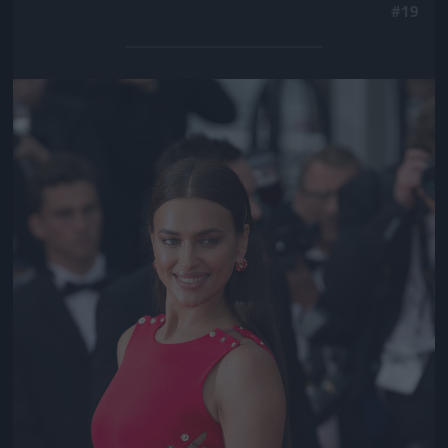
#19
Jön még kép!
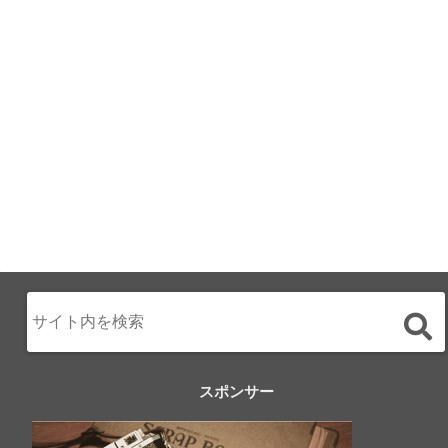
月のみち：月のホ
テル直営レストラ
ン
2024.02.17
スポンサー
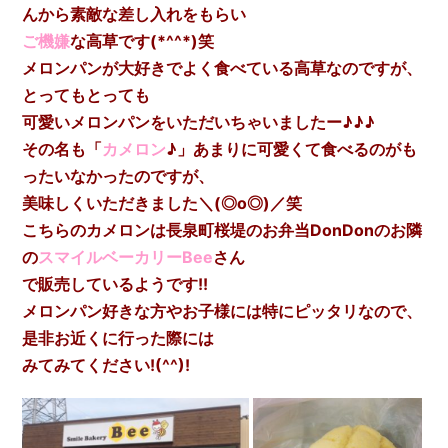
んから素敵な差し入れをもらい
ご機嫌
な高草です(*^^*)笑
メロンパンが大好きでよく食べている高草なのですが、
とってもとっても
可愛いメロンパンを
いただいちゃいましたー♪♪♪
その名も「
カメロン
♪」あまりに可愛くて食べるのがも
ったいなかったのですが、
美味しくいただきました＼(◎o◎)／笑
こちらのカメロンは長泉町桜堤のお弁当DonDonのお隣
の
スマイルベーカリーBee
さん
で販売しているようです!!
メロンパン好きな方やお子様には特にピッタリなので、
是非お近くに行った際には
みてみてください!(^^)!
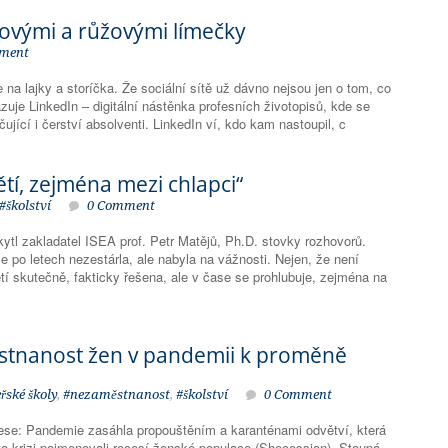
novými a růžovými límečky
ment
na lajky a storíčka. Že sociální sítě už dávno nejsou jen o tom, co
zuje LinkedIn – digitální nástěnka profesních životopisů, kde se
čující i čerství absolventi. LinkedIn ví, kdo kam nastoupil, c
ětí, zejména mezi chlapci“
#školství
0 Comment
kytl zakladatel ISEA prof. Petr Matějů, Ph.D. stovky rozhovorů.
že po letech nezestárla, ale nabyla na vážnosti. Nejen, že není
tí skutečně, fakticky řešena, ale v čase se prohlubuje, zejména na
ěstnanost žen v pandemii k proměně
řské školy
,
#nezaměstnanost
,
#školství
0 Comment
ese: Pandemie zasáhla propouštěním a karanténami odvětví, která
uto krizi pojmenovali recesí ženské populace (Shecession). Stoupá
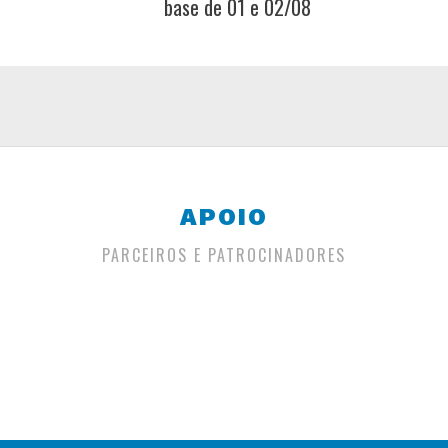
base de 01 e 02/08
APOIO
PARCEIROS E PATROCINADORES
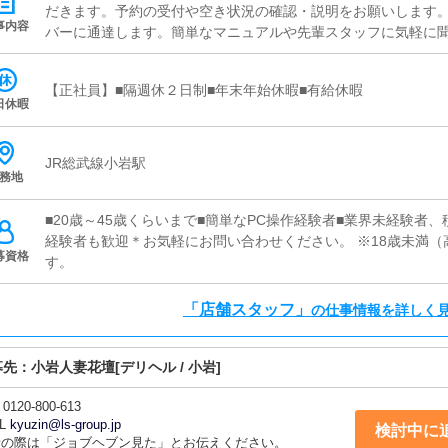
だきます。予約の受付や空き状況の確認・説明をお願いします
事内容
バーに通達します。簡単なマニュアルや先輩スタッフに気軽に
心して働けます。■企画の立案店舗イベントや店舗運営など様々
【新規のお客様の増加】【お客様のリピート率の向上】【キャ
【正社員】■隔週休２日制■年末年始休暇■有給休暇
上UPに繋がる施策の提案を行っていただきます。■キャスト管
日休暇
ストの方が稼げるようにインターネットを使ったPR（写メ日記
行っていただきます。■PC更新業務ヘブンネットなど、ポータ
っていただきます。キャストの出勤情報やイベント、求人ブロ
JR総武線小岩駅
務地
タンを押すだけや、ブログの更新時に簡単にある程度のタイピ
ません。PCが苦手な人でも簡単にできます。■清掃・備品管理
■20歳～45歳くらいまで■簡単なPC操作経験者■業界未経験者
ごしいただくため、店内の清掃や備品の管理・補充を行ってい
経験者も歓迎＊お気軽にお問い合わせください。 ※18歳未満
募資格
す。
「店舗スタッフ」
の仕事情報を詳しく
募先：
小岩人妻花壇
[デリヘル / 小岩]
0120-800-613
L
kyuzin@ls-group.jp
検討中に
話の際は「ジョブヘブン見た」とお伝えください。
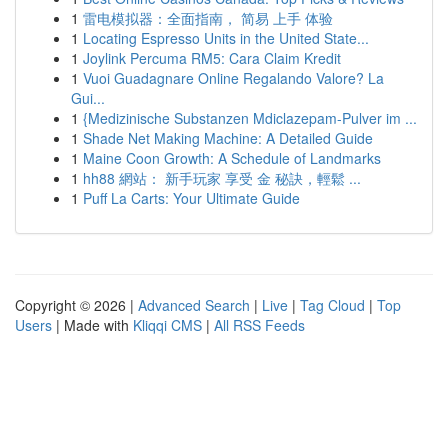
1
雷电模拟器：全面指南， 简易 上手 体验
1
Locating Espresso Units in the United State...
1
Joylink Percuma RM5: Cara Claim Kredit
1
Vuoi Guadagnare Online Regalando Valore? La
Gui...
1
{Medizinische Substanzen Mdiclazepam-Pulver im ...
1
Shade Net Making Machine: A Detailed Guide
1
Maine Coon Growth: A Schedule of Landmarks
1
hh88 網站： 新手玩家 享受 金 秘訣，輕鬆 ...
1
Puff La Carts: Your Ultimate Guide
Copyright © 2026 |
Advanced Search
|
Live
|
Tag Cloud
|
Top
Users
| Made with
Kliqqi CMS
|
All RSS Feeds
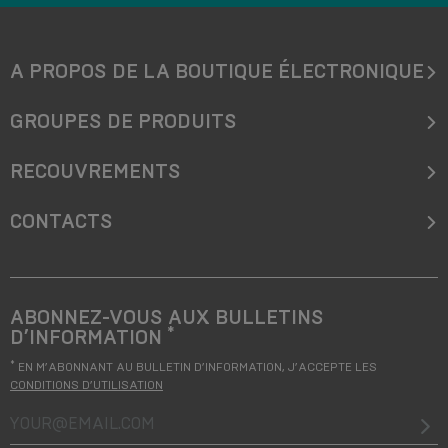
A PROPOS DE LA BOUTIQUE ÉLECTRONIQUE
GROUPES DE PRODUITS
RECOUVREMENTS
CONTACTS
ABONNEZ-VOUS AUX BULLETINS
*
D’INFORMATION
*
EN M’ABONNANT AU BULLETIN D’INFORMATION, J’ACCEPTE LES
CONDITIONS D’UTILISATION
your@email.com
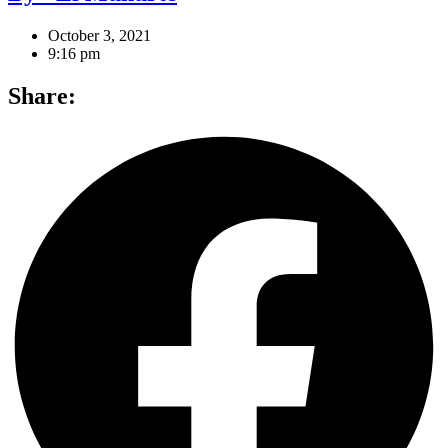
October 3, 2021
9:16 pm
Share:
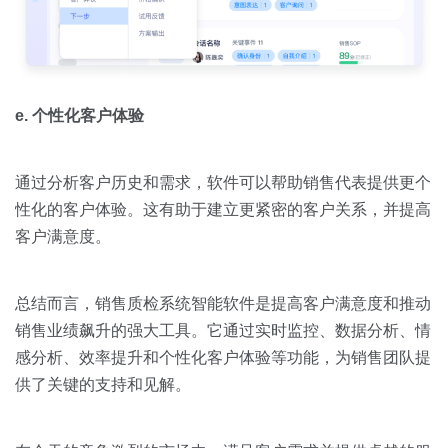
e. 个性化客户体验
通过分析客户历史和需求，软件可以帮助销售代表提供更个
性化的客户体验。这有助于建立更紧密的客户关系，并提高
客户满意度。
总结而言，销售质检系统智能软件是提高客户满意度和推动
销售业绩飙升的强大工具。它通过实时监控、数据分析、情
感分析、效率提升和个性化客户体验等功能，为销售团队提
供了关键的支持和见解。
---*---
WHAT YOU NEED TO DO
Check each line of the records for the word "INFORMATION", and show the lines that contain it.

FINISHED TASK
D’INFORMATION
EN M’ABONNANT AU BULLETIN D’INFORMATION, J’ACCEPTE LES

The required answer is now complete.